第2話 一緒の時

 放課後、教師と生徒が教卓を挟んで話していた。


「先生もうすぐ夏休みだよ。どっか遊びに行こ」


「いいぞ。部活の引率なら」


「そういう事じゃなくてさー二人だけで行きたいの」


「村上お前なぁ、何度も言ってるだろ先生をからかうなって。そもそもお前は補修があるから夏休みはもう少し先になるぞ」


「先生も何度も補修って言わないでよ。耳がタコになっちゃう」


「耳に胼胝ができる、な」


「もお、ていうか私からかってないし。本気だし!」


「へえー本気ねぇ」


「うん!」


「じゃあ補修のテスト、全部一発で合格したら考えてあげるよ」


「えっほんと!? マジのマジ?」


「ホントホント。
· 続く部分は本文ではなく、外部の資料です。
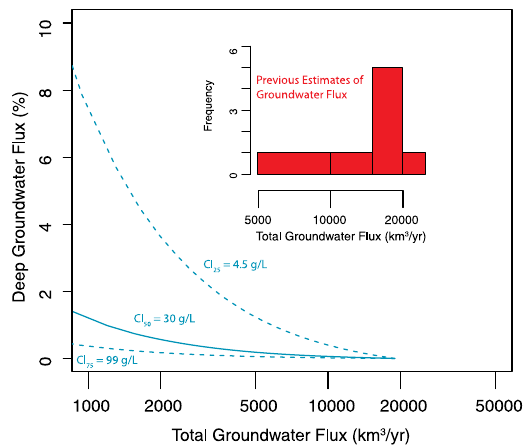
Fig. 2 Global groundwater fl uxes estimated using the Cl concentration of 18 mg/L for shallow groundwaters and the 25th (4.5g/L), 50th (30 g/L) and 75th (99 g/L) percentiles for groundwater Cl concentrations beneath 500 m, assuming all Cl in the world ’ s streams is from groundwater. At a contribution of less than 2%, the contributions of deep groundwater would result in a total groundwater fl ux less than previous estimates 24 – 29 , indicating that deep groundwater does not make a substantial contribution to fl uxes of water globally on human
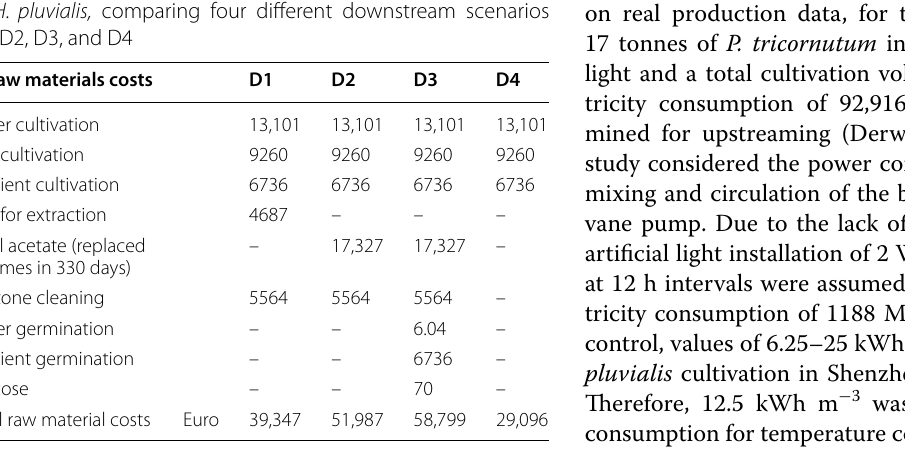
II) of the biotechnological production of astaxanthin from H. pluvialis comparing four +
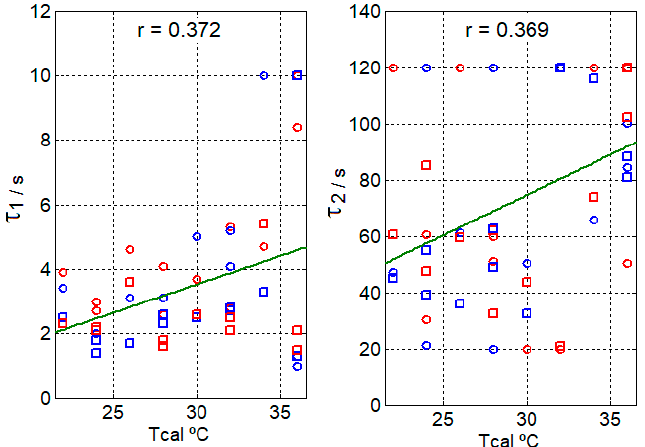
Figure 7. Time constants of the heat flux (Equation (5)) of the right hand (blue points) and the left hand (red points) of a healthy 23-year-old male subject, measured with the minisensor S1 (round) and the minisensor S2 (squares) for different thermostat temperatures ( Tcal ). r is Pearson’s linear correlation coefficient.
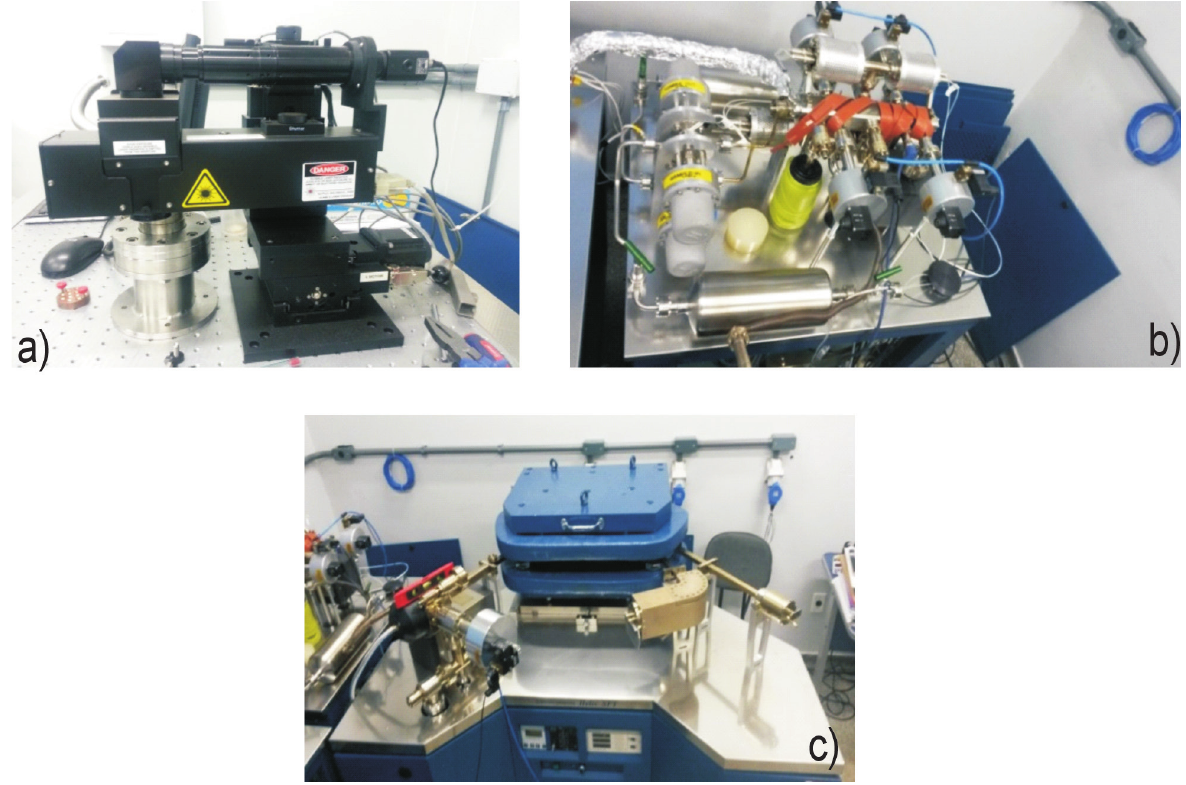
Figure 1 - Photograph of the gas extraction, purification and measurement system; ( a ) laser heating system, ( b ) gas purification bench, and ( c ) helix-SFt noble gas mass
まあ合格点高めだし、村上は真面目に頑張らないと難しいけどな」


「大丈夫、絶対合格する。私地頭いい方だから」


「ああ、頑張れよ。でもなぁ、高校二年の夏休みは貴重だからもっと有意義に使った方がいいぞ?」


「有意義って例えば何なの」


「それは、うーん。ほら、友達とユニバとか、家族と旅行とかさ」


「全部先生とできるじゃん」


「俺以外と行った方が良いって事だ。来年は皆勉強詰めになるんだから、今年遊ばないといい思い出できないぞ?」


「・・・先生と一緒なのがいい思い出にならないって言いたいの?」


「そうは言わないけどな、斎藤達と一緒にいる時間は高校の間だけかもしれないだろ? そういうのを大事にした方が良いと思うんだよ俺は」


「もちろんあゆ達も大事だし、ずっと友達でいたいと思うけど、それと同じ位私は先生と一緒にいたいよ?」


「・・・分かった。村上の好きにしなさい。補修一発合格ならね」


「りょーかい! 期待しながら待っててね。先生」


 生徒は補修のテストを一発で合格した。約束通り、教師と生徒は色々な所へ遊びに行った。そして夏休みのある日。辺りは暗くなり、人通りの少ない橋の上で生徒が足を止めた。


「どうした村上。足痛いのか?」


「違うよ、先生。私、先生に言わなきゃいけないことがあって」


「ああ、聞こう。言ってみなさい」


「先生は覚えてないかもだけど、一年の時私が文化祭で取り返しのつかないミスしちゃってさ、クラスの皆に嫌われそうになった時、先生が全力で助けてくれたよね。あの後から私先生に好き好きって冗談で言ってたけど、さ。なんか、その、冗談じゃなくなったっぽくてさ、だから、ちゃんと言うね。

 私、先生の事が好きです。付き合って、ください」


「・・・・・・俺は教師だから、今の村上とは付き合うことはできない」


「・・・そうなんだ」


「でも、来年俺はちょうど大学院を受験する」


「えっ?」


「俺が赴任した時言っただろ? 何年かしたらこの学校辞めるって」


「それって定年とか別の学校行くとかじゃないの・・・?」


「ああ。元々研究方面へ行くつもりだったんだけど、行きたい大学落ちちゃって。ちょうど持ってた教師免許で就職しただけなんだ」


「・・・なに、それ。分かるわけないじゃん」


「そうか? 割と直球だと思ったんだけど・・・じゃあ今度はちゃんと言うよ。村上が良ければ、一緒に大学へ行かないか」


「うん。絶対行く! だから待っててね、先生!」


「ああ、待ってる」


 高校二年目の夏が過ぎ、教師と生徒は一年後、同じ大学へ入ることができたのだった。